Refuge founders may have never planned on becoming the areas first wildlife rehabilitation center, but they could not deny the overwhelming needs of the local wildlife and residents. In September 1994, the refuge was officially incorporated as a not-for-profit corporation registered with the Department of Agriculture & Consumer Services. The organization was then granted 501(c) 3 tax-exempt status with the Internal Revenue Service (IRS) and became permitted by the State of Florida and the federal government to rehabilitate all species of wildlife.
For the first six years, the Emerald Coast Wildlife Refuge operated from volunteer homes. In March of 2000, refuge leaders recognized the necessity of a central base of operations and leased a commercial warehouse on Mountain Drive in Destin. By establishing a permanent residence, the refuge became more accessible to the public and local recognition by the community grew.
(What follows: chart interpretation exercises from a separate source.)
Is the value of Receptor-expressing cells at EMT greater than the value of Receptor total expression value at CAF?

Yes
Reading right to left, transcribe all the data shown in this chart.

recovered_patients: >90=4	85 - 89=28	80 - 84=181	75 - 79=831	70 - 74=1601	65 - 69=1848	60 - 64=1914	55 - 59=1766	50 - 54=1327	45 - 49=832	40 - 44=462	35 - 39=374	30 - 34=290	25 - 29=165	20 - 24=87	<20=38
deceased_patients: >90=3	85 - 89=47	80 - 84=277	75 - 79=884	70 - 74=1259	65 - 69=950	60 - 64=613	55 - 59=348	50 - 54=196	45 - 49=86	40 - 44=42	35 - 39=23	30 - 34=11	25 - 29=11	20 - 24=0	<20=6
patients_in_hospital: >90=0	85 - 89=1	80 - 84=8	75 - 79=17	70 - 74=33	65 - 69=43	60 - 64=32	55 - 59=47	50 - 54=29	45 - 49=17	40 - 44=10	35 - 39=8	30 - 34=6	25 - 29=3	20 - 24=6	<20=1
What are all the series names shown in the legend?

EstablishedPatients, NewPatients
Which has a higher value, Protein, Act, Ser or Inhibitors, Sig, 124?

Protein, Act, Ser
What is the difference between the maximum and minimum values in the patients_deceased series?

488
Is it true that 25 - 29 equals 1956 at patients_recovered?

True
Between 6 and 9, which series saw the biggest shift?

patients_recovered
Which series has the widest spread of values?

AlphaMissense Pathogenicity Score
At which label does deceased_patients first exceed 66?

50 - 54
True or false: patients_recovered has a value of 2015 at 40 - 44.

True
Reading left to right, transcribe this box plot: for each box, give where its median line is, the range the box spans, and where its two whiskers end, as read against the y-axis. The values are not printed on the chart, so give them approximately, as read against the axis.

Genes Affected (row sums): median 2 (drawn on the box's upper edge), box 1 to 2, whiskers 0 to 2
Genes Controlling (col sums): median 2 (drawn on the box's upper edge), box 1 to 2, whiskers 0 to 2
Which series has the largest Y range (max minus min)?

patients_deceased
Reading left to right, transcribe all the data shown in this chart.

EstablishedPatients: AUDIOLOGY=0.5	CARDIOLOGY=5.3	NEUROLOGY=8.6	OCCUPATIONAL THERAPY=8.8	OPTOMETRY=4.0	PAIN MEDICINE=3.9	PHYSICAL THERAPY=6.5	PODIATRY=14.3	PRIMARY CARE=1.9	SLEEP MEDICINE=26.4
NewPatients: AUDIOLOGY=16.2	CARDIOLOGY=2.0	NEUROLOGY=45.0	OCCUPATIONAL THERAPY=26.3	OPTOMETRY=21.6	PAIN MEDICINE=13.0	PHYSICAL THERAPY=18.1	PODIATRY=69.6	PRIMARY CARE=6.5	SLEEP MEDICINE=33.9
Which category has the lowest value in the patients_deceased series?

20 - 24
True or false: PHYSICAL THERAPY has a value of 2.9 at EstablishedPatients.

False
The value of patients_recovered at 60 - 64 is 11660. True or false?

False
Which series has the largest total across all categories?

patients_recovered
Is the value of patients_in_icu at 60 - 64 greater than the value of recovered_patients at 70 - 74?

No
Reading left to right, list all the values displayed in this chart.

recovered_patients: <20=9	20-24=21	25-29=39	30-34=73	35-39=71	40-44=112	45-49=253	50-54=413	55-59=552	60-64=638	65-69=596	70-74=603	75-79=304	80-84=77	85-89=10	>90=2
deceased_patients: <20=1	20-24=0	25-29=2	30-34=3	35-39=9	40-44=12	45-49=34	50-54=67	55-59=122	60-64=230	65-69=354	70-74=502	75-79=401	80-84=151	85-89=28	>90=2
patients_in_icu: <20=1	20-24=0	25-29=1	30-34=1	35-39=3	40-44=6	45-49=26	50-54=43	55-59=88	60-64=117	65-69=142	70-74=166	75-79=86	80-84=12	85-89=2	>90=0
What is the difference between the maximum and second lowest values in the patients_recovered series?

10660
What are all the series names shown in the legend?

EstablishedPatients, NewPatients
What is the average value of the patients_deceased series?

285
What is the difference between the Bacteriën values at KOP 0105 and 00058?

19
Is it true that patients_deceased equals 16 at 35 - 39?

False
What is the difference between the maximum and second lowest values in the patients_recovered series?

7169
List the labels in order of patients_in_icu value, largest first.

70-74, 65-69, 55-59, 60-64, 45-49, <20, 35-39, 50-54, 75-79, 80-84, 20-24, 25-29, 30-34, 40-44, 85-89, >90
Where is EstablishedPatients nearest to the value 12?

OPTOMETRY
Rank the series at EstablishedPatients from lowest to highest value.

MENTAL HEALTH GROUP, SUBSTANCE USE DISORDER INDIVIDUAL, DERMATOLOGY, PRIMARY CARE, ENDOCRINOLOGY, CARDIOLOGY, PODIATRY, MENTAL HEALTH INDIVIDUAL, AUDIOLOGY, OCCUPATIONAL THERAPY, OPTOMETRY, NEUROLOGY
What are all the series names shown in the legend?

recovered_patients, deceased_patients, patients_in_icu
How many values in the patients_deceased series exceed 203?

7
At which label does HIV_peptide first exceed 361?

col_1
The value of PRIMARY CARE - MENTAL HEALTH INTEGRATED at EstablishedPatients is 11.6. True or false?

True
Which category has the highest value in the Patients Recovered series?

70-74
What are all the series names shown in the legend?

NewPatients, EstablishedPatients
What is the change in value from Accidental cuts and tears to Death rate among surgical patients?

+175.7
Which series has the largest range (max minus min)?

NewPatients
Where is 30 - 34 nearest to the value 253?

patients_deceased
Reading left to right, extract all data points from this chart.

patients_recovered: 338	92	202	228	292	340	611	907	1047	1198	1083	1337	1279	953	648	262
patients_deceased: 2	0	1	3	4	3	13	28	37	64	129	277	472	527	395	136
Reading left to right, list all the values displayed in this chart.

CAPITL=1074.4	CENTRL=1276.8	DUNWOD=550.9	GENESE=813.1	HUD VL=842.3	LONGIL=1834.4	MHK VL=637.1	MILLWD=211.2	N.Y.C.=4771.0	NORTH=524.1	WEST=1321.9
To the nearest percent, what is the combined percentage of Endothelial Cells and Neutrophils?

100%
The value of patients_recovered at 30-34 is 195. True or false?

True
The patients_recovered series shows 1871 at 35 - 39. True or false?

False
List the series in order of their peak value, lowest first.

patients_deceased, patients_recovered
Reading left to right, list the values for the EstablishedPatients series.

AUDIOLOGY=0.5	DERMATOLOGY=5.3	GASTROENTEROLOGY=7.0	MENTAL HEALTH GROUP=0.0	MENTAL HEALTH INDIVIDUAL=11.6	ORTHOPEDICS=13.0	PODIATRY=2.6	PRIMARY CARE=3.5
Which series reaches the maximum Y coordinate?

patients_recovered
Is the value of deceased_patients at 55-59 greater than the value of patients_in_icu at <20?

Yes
As the number of admissions continued to increase and a master plan was developed, additional space and more appropriate facilities were required. In early 2005 with the help of passionate volunteers and a zealous community, the refuge was able to earn enough funds to relocate to a larger facility and hire a professional staff to oversee its operations. The Emerald Coast Wildlife Refuge leaders were then able to focus on implementing the master plan and develop public outreach programs.